======== TEXTE FOURNI

A. Les circonstances de l'espèce
Les faits de la cause, tels qu'ils ont été exposés par la requérante, peuvent se résumer comme suit.
En 1992, la requérante et Mme Cepero étaient les partenaires et administratrices solidaires de Stregata S.L., laquelle gérait un « pub ». En novembre 1992 le « pub » fut mis en cession. M. Recio prit contact avec Mme Cepero, l'autre partenaire, alors que la requérante était en Suisse et, le 1er décembre 1992, fit un virement de trois millions de pesetas (environ 18 030 euros) sur le compte personnel de la requérante. Cette dernière vira la somme mentionnée sur le compte de Stregata S.L. Toutefois, quelques jours plus tard, M. Recio informa la requérante qu'il ne pouvait pas payer le restant du montant dû et lui réclama que la somme versée à titre d'acompte lui fût rendue. La requérante ne le fit pas.

================

## CONSIGNES
1: D'après l'exposé des faits, quelle somme M. Recio a-t-il virée le 1er décembre 1992 sur le compte personnel de la requérante ?
2: Rédigez la suite de l'exposé des faits relatifs à la cession du « pub » de Stregata S.L., en reprenant après sa dernière phrase.

======== DONNÉES

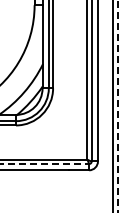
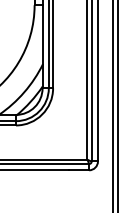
line at (117, 106): dashed -> solid
line at (45, 164): dashed -> solid
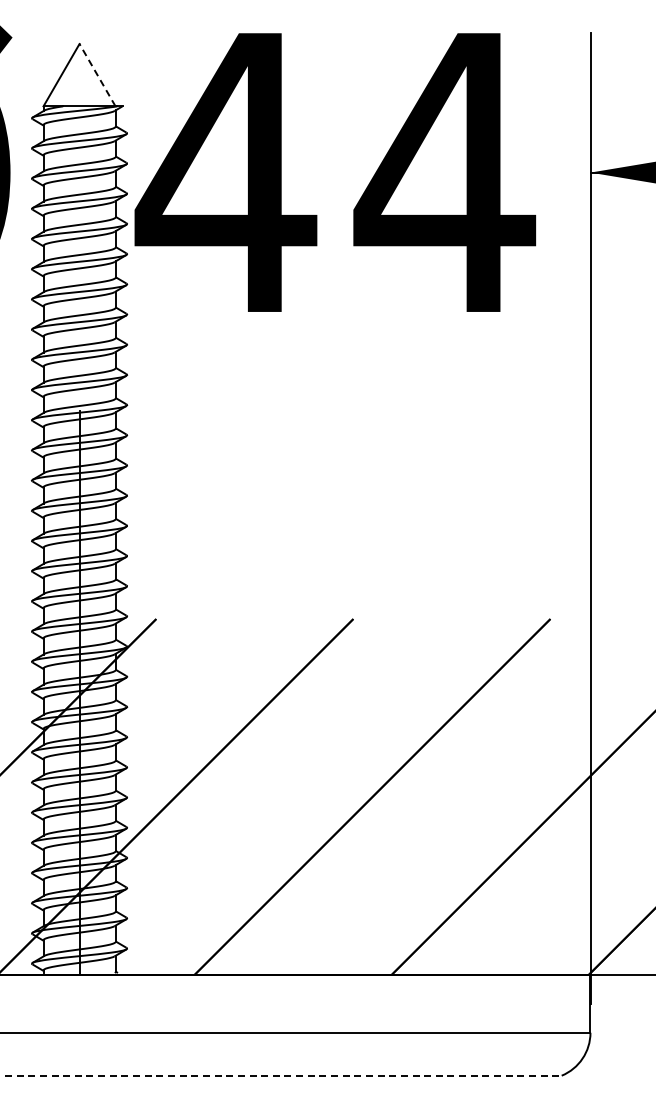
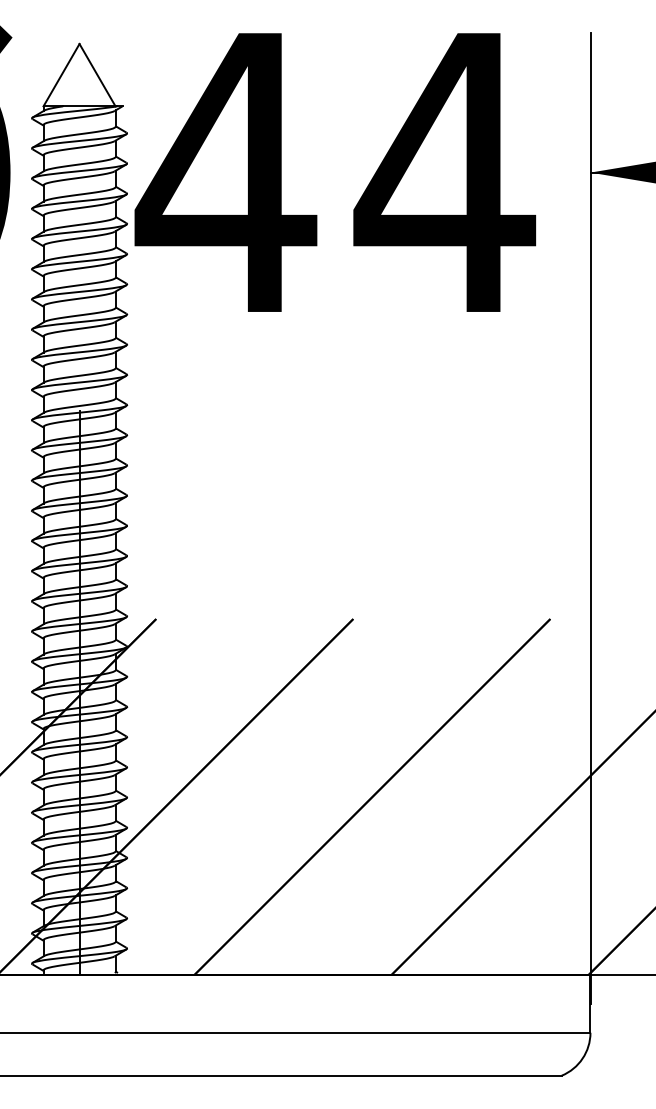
line at (97, 75): dashed -> solid
line at (280, 1075): dashed -> solid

================

## RÉSULTATS DE L'EXERCICE
1: Trois millions de pesetas, soit environ 18 030 euros.

2:
Le 10 décembre 1992, M. et Mme Recio effectuèrent une réclamation extra-judiciaire du montant en cause, qui fut adressée par télégramme postal au domicile de la requérante à l'époque, au 4, rue des Baléares, à Madrid, et qui parvint à l'adresse indiquée le 12 décembre.
De retour à Madrid, le 19 janvier 1993, la requérante porta plainte au pénal en raison des menaces de mort reçues par téléphone effectuées au nom de M. Recio.
Le 29 janvier 1993, l'épouse de ce dernier déposa plainte au pénal contre la requérante pour appropriation indue de trois millions de pesetas. La plainte fut notifiée à la requérante au domicile qu'elle avait elle-même signalé à cette fin, au 4, rue des Baléares, à Madrid. Le juge d'instruction no 3 de Madrid décréta le non-lieu, qui fut confirmé par l'Audiencia provincial en appel. Cette dernière nota dans son arrêt que la partie demanderesse pouvait saisir les juridictions civiles des faits de l'espèce.
Entre-temps, la requérante avait quitté son appartement en location au 4, rue des Baléares, et était rentrée au domicile de ses parents au 18, rue Nuestra Señora del Pilar, à Leganés (Madrid).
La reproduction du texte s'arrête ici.